Les proportions que vous citez correspondent uniquement à la fraude détectée : il s'agit soit d'actes facturés mais non réalisés, soit d'actes surfacturés. Les situations anormales sont détectées lorsque les niveaux de rémunération des professionnels de santé excèdent un certain seuil ou lorsque le nombre d'actes réalisés dépasse manifestement les capacités physiques d'un professionnel. Mais il faut également prendre en compte le fait que, derrière un professionnel qui facture, plusieurs personnes peuvent parfois avoir exercé, par exemple lors d'un remplacement. On croise souvent ce type de situation dans les zones géographiques surdotées en auxiliaires médicaux : des infirmiers vont travailler pour un autre infirmier et seront, en pratique, son salarié. Pourtant, l'assurance maladie ne verra qu'un seul nom sur la facture. Cela explique parfois des montants astronomiques d'honoraires – pouvant aller jusqu'à 2 millions d'euros –, parfaitement inconcevables. C'est une difficulté pour l'assurance maladie dans la mesure où elle n'a pas connaissance de ces faits – remplacement, salariat, etc. – en temps réel.

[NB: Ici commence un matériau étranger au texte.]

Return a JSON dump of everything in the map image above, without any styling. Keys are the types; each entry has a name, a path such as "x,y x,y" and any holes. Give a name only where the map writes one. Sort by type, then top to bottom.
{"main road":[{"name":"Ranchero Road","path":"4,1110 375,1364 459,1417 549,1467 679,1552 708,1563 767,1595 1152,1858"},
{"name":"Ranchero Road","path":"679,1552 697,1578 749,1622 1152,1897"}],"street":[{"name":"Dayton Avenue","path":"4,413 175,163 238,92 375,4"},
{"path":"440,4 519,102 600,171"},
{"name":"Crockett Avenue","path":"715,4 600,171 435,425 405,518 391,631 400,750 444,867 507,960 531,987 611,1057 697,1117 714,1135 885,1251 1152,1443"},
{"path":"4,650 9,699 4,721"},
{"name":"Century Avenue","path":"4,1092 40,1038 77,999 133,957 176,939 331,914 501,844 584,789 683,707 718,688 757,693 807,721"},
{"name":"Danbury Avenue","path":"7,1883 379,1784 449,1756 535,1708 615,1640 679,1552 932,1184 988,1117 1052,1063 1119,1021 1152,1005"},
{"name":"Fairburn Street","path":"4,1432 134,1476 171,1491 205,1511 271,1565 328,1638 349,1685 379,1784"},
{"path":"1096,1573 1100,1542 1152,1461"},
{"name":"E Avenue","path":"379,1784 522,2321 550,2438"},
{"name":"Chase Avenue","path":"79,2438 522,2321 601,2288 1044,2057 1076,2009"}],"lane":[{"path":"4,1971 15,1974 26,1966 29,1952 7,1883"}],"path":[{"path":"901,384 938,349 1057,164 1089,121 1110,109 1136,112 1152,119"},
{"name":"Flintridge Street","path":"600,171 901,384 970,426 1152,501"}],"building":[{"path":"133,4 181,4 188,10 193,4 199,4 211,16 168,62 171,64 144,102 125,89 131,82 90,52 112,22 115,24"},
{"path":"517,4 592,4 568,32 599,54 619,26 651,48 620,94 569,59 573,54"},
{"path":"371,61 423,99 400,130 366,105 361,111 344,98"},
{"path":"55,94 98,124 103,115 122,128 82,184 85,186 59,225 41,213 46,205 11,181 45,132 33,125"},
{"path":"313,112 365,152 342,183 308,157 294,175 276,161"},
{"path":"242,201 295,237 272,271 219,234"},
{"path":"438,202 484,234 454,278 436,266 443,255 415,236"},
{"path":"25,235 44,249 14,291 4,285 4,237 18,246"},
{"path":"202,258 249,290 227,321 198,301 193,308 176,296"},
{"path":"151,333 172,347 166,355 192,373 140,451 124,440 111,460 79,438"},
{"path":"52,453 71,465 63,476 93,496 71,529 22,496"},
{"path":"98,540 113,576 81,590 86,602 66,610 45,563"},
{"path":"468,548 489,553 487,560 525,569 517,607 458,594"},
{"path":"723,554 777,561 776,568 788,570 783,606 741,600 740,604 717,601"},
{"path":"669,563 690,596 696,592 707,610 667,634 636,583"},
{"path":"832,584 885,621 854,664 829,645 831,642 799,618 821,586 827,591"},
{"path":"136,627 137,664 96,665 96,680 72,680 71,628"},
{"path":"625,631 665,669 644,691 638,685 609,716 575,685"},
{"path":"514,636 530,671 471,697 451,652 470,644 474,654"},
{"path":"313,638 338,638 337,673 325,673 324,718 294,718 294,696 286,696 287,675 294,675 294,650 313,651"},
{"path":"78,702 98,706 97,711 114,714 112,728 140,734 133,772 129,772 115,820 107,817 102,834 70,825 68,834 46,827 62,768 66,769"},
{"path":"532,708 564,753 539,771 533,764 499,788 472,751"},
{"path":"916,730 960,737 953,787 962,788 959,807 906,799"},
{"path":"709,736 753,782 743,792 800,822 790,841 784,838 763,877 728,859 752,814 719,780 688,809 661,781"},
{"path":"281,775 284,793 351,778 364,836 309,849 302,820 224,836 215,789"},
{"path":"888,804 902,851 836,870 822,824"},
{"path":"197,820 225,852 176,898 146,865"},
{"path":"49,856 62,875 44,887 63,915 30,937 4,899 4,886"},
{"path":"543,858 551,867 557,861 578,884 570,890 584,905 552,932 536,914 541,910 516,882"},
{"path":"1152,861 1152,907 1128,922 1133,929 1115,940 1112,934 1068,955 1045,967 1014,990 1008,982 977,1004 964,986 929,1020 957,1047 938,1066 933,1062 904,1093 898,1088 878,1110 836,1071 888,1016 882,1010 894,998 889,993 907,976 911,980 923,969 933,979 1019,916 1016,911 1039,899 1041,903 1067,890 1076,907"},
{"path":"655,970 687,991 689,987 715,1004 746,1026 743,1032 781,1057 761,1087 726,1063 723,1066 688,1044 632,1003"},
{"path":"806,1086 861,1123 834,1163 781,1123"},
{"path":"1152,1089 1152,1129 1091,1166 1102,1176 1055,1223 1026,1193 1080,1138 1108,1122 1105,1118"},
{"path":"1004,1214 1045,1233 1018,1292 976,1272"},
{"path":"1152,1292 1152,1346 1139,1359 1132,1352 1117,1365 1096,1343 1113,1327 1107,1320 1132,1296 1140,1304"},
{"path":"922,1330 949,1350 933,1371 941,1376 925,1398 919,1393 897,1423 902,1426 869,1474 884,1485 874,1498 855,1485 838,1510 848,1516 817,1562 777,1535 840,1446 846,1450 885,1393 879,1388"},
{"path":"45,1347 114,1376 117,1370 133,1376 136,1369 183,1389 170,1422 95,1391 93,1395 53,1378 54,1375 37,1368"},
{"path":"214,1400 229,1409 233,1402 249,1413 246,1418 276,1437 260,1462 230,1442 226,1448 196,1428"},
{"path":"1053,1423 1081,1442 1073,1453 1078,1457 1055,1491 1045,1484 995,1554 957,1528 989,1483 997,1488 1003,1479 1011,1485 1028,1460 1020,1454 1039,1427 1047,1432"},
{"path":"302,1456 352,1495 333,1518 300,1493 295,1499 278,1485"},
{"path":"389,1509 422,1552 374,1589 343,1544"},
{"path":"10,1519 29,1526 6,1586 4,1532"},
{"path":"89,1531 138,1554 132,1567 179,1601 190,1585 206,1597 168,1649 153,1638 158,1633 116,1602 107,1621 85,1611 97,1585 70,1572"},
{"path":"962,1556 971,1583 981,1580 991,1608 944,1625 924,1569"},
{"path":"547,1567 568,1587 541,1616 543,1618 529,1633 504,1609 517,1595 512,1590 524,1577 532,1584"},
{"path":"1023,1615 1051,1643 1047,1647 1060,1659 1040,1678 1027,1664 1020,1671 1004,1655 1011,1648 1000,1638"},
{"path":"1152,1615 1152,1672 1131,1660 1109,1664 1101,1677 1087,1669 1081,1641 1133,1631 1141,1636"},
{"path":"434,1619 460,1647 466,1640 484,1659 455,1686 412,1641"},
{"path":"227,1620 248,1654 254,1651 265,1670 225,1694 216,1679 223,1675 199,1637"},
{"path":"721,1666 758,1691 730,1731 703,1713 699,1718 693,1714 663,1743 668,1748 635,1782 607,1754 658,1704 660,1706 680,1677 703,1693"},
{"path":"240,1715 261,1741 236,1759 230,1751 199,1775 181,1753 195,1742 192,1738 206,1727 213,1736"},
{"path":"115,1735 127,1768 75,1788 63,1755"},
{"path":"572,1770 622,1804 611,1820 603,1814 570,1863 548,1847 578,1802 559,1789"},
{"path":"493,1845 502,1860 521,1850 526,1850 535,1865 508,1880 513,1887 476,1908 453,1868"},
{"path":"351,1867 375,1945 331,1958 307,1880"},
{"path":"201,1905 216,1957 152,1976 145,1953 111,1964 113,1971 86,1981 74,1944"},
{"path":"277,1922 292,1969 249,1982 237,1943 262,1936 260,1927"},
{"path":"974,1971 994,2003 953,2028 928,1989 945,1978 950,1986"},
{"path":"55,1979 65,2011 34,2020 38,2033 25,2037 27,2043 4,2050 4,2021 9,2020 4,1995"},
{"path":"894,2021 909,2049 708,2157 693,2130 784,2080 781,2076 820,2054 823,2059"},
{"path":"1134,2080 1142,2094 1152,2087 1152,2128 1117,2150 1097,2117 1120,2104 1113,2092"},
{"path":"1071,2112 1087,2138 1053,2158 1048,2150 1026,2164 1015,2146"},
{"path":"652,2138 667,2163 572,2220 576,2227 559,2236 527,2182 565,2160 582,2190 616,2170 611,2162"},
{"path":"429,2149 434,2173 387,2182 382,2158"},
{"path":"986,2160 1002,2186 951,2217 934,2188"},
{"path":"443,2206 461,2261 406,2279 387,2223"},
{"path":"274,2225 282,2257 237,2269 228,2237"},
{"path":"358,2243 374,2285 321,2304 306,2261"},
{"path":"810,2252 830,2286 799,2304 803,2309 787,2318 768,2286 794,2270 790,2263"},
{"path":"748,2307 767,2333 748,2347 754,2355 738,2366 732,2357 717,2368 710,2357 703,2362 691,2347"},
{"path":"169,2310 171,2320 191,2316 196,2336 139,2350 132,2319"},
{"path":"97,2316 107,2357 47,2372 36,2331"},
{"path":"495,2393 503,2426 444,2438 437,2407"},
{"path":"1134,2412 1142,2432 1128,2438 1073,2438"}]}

À l'inverse, dans d'autres cas, des individus tentent leur chance et surfacturent systématiquement, jusqu'à ce que l'assurance maladie réagisse. Le nombre de contrôles de ces situations, qu'elles soient frauduleuses ou non, est insuffisant. En outre, quand les contrôles aboutissent et que le professionnel reconnaît les faits ou que ces derniers sont démontrés, notamment par dénonciation de tiers – des familles de personnes grabataires, par exemple –, l'assurance maladie constate les indus. Mais si le professionnel de santé en question continue à travailler, pour rembourser ces sommes, il se peut très bien qu'il continue à surfacturer afin de conserver son niveau de vie… On pourrait s'interroger sur le déconventionnement de ces professionnels qui ont délibérément franchi la ligne rouge, et quelquefois à plusieurs reprises,
Madame Grandjean, le répertoire national commun de la protection sociale (RNCPS) créé en 2006 visait à transcender les divisions institutionnelles de la protection sociale en rassemblant toutes les données sociales des assurés. Le projet a pris énormément de retard et n'a pas vraiment abouti car le montant des prestations versées n'a jamais été intégré, malgré des obligations législatives récurrentes. Il va finalement l'être, mais seulement par une forme de détour de l'histoire, grâce au dispositif des ressources mutualisées lié à la réforme des aides au logement. Il est frappant que l'on n'ait jamais cherché à sécuriser et mutualiser les données permettant le calcul des prestations pour tous les organismes sociaux.
Seules les données d'identification sont totalement partagées : le système national de gestion des identifiants (SNGI) de la Caisse nationale d'assurance vieillesse (CNAV) irrigue toute la sphère de la protection sociale. Il est le miroir des données de l'INSEE et donc des états civils municipaux, ainsi que des informations issues des consulats pour les décès à l'étranger.
Ces constats posent certes la question de l'inertie administrative, mais aussi celle de la capacité à faire, et donc du budget… Au regard de la complexité des prestations qu'elles doivent gérer, les caisses nationales du régime général, mais également l'Agence centrale des organismes de sécurité sociale (ACOSS), ne disposent sans doute pas de budgets informatiques suffisants. J'ai déjà évoqué les applications informatiques datées ou le pilotage d'activité sur tableur Excel. On pourrait aussi mentionner le fait que le salaire pris en compte pour calculer la rente d'accidents du travail est déterminé par des agents également sur tableur Excel. Cela contribue à la lourdeur, à l'opacité, induit un manque de traçabilité de la gestion, mais favorise également les erreurs et les fraudes. La sécurité sociale gère plusieurs centaines de milliards d'euros de prestations, mais à partir de budgets informatiques qui ne dépassent pas quelques centaines de millions d'euros tout compris…
Certains projets prennent du retard, d'autres sont abandonnés. Exemple symptomatique : certains actes ou séjours dans le champ de l'assurance maladie doivent faire l'objet de l'autorisation préalable du service médical. Or le système de liquidation des prestations validera le remboursement, quand bien même la prise en charge aura été refusée ou plafonnée, tout simplement parce que la base informatique de gestion des ententes préalables n'est pas connectée à la chaîne de liquidation des prestations, très ancienne. L'assurance maladie ne sait pas évaluer la portée financière de ce type d'anomalie, mais nous les relevons.
Madame Grandjean, vous avez raison, c'est l'une des difficultés à laquelle nous sommes confrontés : les droits figurent sur la carte Vitale, et non sur un serveur centralisé. Pendant un certain temps, cela permet à celui qui utilise la carte de bénéficier de droits, même s'ils ont par ailleurs été révoqués. Un changement de portage des droits permettrait effectivement d'interrompre les versements indus plus tôt.